-- Data extract follows --

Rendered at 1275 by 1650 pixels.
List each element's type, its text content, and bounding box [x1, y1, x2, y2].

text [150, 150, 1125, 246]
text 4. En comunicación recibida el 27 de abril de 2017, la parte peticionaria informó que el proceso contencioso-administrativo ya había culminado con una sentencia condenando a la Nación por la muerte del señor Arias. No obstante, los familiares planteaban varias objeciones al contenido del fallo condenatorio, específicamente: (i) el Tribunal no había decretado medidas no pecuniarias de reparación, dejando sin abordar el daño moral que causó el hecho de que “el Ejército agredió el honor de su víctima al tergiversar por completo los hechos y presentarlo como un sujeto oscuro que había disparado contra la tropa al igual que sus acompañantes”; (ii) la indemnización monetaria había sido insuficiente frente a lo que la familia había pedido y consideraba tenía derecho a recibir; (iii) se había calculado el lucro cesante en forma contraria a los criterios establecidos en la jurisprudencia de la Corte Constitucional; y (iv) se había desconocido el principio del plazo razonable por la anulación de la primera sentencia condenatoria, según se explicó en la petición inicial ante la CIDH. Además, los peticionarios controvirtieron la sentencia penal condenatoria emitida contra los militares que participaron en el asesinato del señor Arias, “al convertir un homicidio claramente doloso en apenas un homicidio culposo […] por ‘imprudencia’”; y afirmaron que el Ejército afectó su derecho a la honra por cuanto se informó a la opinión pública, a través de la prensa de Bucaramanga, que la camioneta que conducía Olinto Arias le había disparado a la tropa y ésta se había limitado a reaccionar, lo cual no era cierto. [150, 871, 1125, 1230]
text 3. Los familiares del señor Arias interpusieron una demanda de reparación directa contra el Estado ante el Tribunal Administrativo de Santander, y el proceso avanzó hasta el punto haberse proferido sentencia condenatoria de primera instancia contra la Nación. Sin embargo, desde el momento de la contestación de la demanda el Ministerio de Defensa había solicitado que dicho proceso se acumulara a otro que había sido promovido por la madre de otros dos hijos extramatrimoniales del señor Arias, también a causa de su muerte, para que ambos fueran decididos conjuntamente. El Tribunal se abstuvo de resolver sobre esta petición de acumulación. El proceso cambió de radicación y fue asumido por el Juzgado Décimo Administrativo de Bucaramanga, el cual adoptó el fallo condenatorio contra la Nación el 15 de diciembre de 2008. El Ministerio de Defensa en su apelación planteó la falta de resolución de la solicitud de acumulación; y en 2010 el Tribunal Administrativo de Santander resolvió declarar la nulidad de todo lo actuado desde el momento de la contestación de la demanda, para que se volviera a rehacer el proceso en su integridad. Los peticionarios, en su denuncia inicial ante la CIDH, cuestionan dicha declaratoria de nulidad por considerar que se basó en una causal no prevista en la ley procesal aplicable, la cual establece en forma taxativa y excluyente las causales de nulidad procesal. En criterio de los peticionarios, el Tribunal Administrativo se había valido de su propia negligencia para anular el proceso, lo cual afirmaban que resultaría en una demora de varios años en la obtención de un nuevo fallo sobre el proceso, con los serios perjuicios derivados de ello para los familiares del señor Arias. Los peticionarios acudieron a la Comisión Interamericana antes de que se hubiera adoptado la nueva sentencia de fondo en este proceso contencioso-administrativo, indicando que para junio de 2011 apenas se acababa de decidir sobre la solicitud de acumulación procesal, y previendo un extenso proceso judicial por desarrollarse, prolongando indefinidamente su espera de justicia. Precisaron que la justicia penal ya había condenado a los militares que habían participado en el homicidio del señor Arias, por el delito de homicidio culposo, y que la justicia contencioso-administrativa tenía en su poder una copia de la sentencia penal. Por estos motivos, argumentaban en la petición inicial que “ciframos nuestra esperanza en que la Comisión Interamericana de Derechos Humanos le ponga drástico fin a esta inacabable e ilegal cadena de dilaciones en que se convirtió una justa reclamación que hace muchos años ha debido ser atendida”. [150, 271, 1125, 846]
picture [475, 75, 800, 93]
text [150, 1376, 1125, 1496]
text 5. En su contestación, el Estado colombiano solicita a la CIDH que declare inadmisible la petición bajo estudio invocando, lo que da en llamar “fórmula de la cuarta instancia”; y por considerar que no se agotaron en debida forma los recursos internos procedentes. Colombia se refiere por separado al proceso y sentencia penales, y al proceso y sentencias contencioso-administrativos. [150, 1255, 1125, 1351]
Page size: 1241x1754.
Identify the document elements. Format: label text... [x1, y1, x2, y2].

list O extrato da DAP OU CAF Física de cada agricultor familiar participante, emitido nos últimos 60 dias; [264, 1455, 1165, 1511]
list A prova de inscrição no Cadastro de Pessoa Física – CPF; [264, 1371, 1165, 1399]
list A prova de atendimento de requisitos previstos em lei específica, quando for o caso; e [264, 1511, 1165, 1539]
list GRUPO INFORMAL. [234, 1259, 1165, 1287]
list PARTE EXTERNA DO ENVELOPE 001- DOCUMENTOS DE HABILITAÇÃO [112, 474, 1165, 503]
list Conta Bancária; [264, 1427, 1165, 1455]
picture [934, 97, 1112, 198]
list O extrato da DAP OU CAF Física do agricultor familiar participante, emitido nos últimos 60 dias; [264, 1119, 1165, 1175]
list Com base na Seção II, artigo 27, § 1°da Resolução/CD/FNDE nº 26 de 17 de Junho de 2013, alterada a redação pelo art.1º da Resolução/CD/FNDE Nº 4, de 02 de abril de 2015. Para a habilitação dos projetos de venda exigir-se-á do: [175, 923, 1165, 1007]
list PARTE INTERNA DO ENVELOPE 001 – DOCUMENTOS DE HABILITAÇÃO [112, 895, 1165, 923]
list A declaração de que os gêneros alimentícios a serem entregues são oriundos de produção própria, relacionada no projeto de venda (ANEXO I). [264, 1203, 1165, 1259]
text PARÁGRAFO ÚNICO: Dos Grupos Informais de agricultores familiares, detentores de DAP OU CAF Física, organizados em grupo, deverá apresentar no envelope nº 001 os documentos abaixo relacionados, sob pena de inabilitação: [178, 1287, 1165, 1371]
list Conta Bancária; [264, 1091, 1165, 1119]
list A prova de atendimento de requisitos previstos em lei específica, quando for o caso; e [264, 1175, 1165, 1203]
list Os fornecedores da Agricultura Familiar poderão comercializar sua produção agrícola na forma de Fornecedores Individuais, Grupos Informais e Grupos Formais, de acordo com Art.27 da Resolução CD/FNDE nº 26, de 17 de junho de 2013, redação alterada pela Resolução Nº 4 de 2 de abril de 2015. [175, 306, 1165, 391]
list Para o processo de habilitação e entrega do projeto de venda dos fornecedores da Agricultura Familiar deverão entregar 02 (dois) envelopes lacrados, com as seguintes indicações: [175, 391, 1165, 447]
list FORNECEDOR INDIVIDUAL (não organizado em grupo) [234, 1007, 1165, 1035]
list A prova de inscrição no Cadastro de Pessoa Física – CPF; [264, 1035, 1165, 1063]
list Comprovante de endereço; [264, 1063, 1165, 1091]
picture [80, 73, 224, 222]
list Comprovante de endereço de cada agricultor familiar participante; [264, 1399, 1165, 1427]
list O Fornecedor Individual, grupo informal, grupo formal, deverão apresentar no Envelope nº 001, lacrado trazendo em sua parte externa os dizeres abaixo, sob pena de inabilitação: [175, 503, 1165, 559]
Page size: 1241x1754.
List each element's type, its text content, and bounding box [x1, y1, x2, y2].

-- Data extract concluded --

**Exercise prompt**
Would you transcribe all of the data, keeping each line exact?

**Reply**
Rendered at 1275 by 1650 pixels.
List each element's type, its text content, and bounding box [x1, y1, x2, y2].

text [150, 150, 1125, 246]
text 4. En comunicación recibida el 27 de abril de 2017, la parte peticionaria informó que el proceso contencioso-administrativo ya había culminado con una sentencia condenando a la Nación por la muerte del señor Arias. No obstante, los familiares planteaban varias objeciones al contenido del fallo condenatorio, específicamente: (i) el Tribunal no había decretado medidas no pecuniarias de reparación, dejando sin abordar el daño moral que causó el hecho de que “el Ejército agredió el honor de su víctima al tergiversar por completo los hechos y presentarlo como un sujeto oscuro que había disparado contra la tropa al igual que sus acompañantes”; (ii) la indemnización monetaria había sido insuficiente frente a lo que la familia había pedido y consideraba tenía derecho a recibir; (iii) se había calculado el lucro cesante en forma contraria a los criterios establecidos en la jurisprudencia de la Corte Constitucional; y (iv) se había desconocido el principio del plazo razonable por la anulación de la primera sentencia condenatoria, según se explicó en la petición inicial ante la CIDH. Además, los peticionarios controvirtieron la sentencia penal condenatoria emitida contra los militares que participaron en el asesinato del señor Arias, “al convertir un homicidio claramente doloso en apenas un homicidio culposo […] por ‘imprudencia’”; y afirmaron que el Ejército afectó su derecho a la honra por cuanto se informó a la opinión pública, a través de la prensa de Bucaramanga, que la camioneta que conducía Olinto Arias le había disparado a la tropa y ésta se había limitado a reaccionar, lo cual no era cierto. [150, 871, 1125, 1230]
text 3. Los familiares del señor Arias interpusieron una demanda de reparación directa contra el Estado ante el Tribunal Administrativo de Santander, y el proceso avanzó hasta el punto haberse proferido sentencia condenatoria de primera instancia contra la Nación. Sin embargo, desde el momento de la contestación de la demanda el Ministerio de Defensa había solicitado que dicho proceso se acumulara a otro que había sido promovido por la madre de otros dos hijos extramatrimoniales del señor Arias, también a causa de su muerte, para que ambos fueran decididos conjuntamente. El Tribunal se abstuvo de resolver sobre esta petición de acumulación. El proceso cambió de radicación y fue asumido por el Juzgado Décimo Administrativo de Bucaramanga, el cual adoptó el fallo condenatorio contra la Nación el 15 de diciembre de 2008. El Ministerio de Defensa en su apelación planteó la falta de resolución de la solicitud de acumulación; y en 2010 el Tribunal Administrativo de Santander resolvió declarar la nulidad de todo lo actuado desde el momento de la contestación de la demanda, para que se volviera a rehacer el proceso en su integridad. Los peticionarios, en su denuncia inicial ante la CIDH, cuestionan dicha declaratoria de nulidad por considerar que se basó en una causal no prevista en la ley procesal aplicable, la cual establece en forma taxativa y excluyente las causales de nulidad procesal. En criterio de los peticionarios, el Tribunal Administrativo se había valido de su propia negligencia para anular el proceso, lo cual afirmaban que resultaría en una demora de varios años en la obtención de un nuevo fallo sobre el proceso, con los serios perjuicios derivados de ello para los familiares del señor Arias. Los peticionarios acudieron a la Comisión Interamericana antes de que se hubiera adoptado la nueva sentencia de fondo en este proceso contencioso-administrativo, indicando que para junio de 2011 apenas se acababa de decidir sobre la solicitud de acumulación procesal, y previendo un extenso proceso judicial por desarrollarse, prolongando indefinidamente su espera de justicia. Precisaron que la justicia penal ya había condenado a los militares que habían participado en el homicidio del señor Arias, por el delito de homicidio culposo, y que la justicia contencioso-administrativa tenía en su poder una copia de la sentencia penal. Por estos motivos, argumentaban en la petición inicial que “ciframos nuestra esperanza en que la Comisión Interamericana de Derechos Humanos le ponga drástico fin a esta inacabable e ilegal cadena de dilaciones en que se convirtió una justa reclamación que hace muchos años ha debido ser atendida”. [150, 271, 1125, 846]
picture [475, 75, 800, 93]
text [150, 1376, 1125, 1496]
text 5. En su contestación, el Estado colombiano solicita a la CIDH que declare inadmisible la petición bajo estudio invocando, lo que da en llamar “fórmula de la cuarta instancia”; y por considerar que no se agotaron en debida forma los recursos internos procedentes. Colombia se refiere por separado al proceso y sentencia penales, y al proceso y sentencias contencioso-administrativos. [150, 1255, 1125, 1351]
Page size: 1241x1754.
Identify the document elements. Format: label text... [x1, y1, x2, y2].

list O extrato da DAP OU CAF Física de cada agricultor familiar participante, emitido nos últimos 60 dias; [264, 1455, 1165, 1511]
list A prova de inscrição no Cadastro de Pessoa Física – CPF; [264, 1371, 1165, 1399]
list A prova de atendimento de requisitos previstos em lei específica, quando for o caso; e [264, 1511, 1165, 1539]
list GRUPO INFORMAL. [234, 1259, 1165, 1287]
list PARTE EXTERNA DO ENVELOPE 001- DOCUMENTOS DE HABILITAÇÃO [112, 474, 1165, 503]
list Conta Bancária; [264, 1427, 1165, 1455]
picture [934, 97, 1112, 198]
list O extrato da DAP OU CAF Física do agricultor familiar participante, emitido nos últimos 60 dias; [264, 1119, 1165, 1175]
list Com base na Seção II, artigo 27, § 1°da Resolução/CD/FNDE nº 26 de 17 de Junho de 2013, alterada a redação pelo art.1º da Resolução/CD/FNDE Nº 4, de 02 de abril de 2015. Para a habilitação dos projetos de venda exigir-se-á do: [175, 923, 1165, 1007]
list PARTE INTERNA DO ENVELOPE 001 – DOCUMENTOS DE HABILITAÇÃO [112, 895, 1165, 923]
list A declaração de que os gêneros alimentícios a serem entregues são oriundos de produção própria, relacionada no projeto de venda (ANEXO I). [264, 1203, 1165, 1259]
text PARÁGRAFO ÚNICO: Dos Grupos Informais de agricultores familiares, detentores de DAP OU CAF Física, organizados em grupo, deverá apresentar no envelope nº 001 os documentos abaixo relacionados, sob pena de inabilitação: [178, 1287, 1165, 1371]
list Conta Bancária; [264, 1091, 1165, 1119]
list A prova de atendimento de requisitos previstos em lei específica, quando for o caso; e [264, 1175, 1165, 1203]
list Os fornecedores da Agricultura Familiar poderão comercializar sua produção agrícola na forma de Fornecedores Individuais, Grupos Informais e Grupos Formais, de acordo com Art.27 da Resolução CD/FNDE nº 26, de 17 de junho de 2013, redação alterada pela Resolução Nº 4 de 2 de abril de 2015. [175, 306, 1165, 391]
list Para o processo de habilitação e entrega do projeto de venda dos fornecedores da Agricultura Familiar deverão entregar 02 (dois) envelopes lacrados, com as seguintes indicações: [175, 391, 1165, 447]
list FORNECEDOR INDIVIDUAL (não organizado em grupo) [234, 1007, 1165, 1035]
list A prova de inscrição no Cadastro de Pessoa Física – CPF; [264, 1035, 1165, 1063]
list Comprovante de endereço; [264, 1063, 1165, 1091]
picture [80, 73, 224, 222]
list Comprovante de endereço de cada agricultor familiar participante; [264, 1399, 1165, 1427]
list O Fornecedor Individual, grupo informal, grupo formal, deverão apresentar no Envelope nº 001, lacrado trazendo em sua parte externa os dizeres abaixo, sob pena de inabilitação: [175, 503, 1165, 559]
Page size: 1241x1754.
List each element's type, its text content, and bounding box [x1, y1, x2, y2].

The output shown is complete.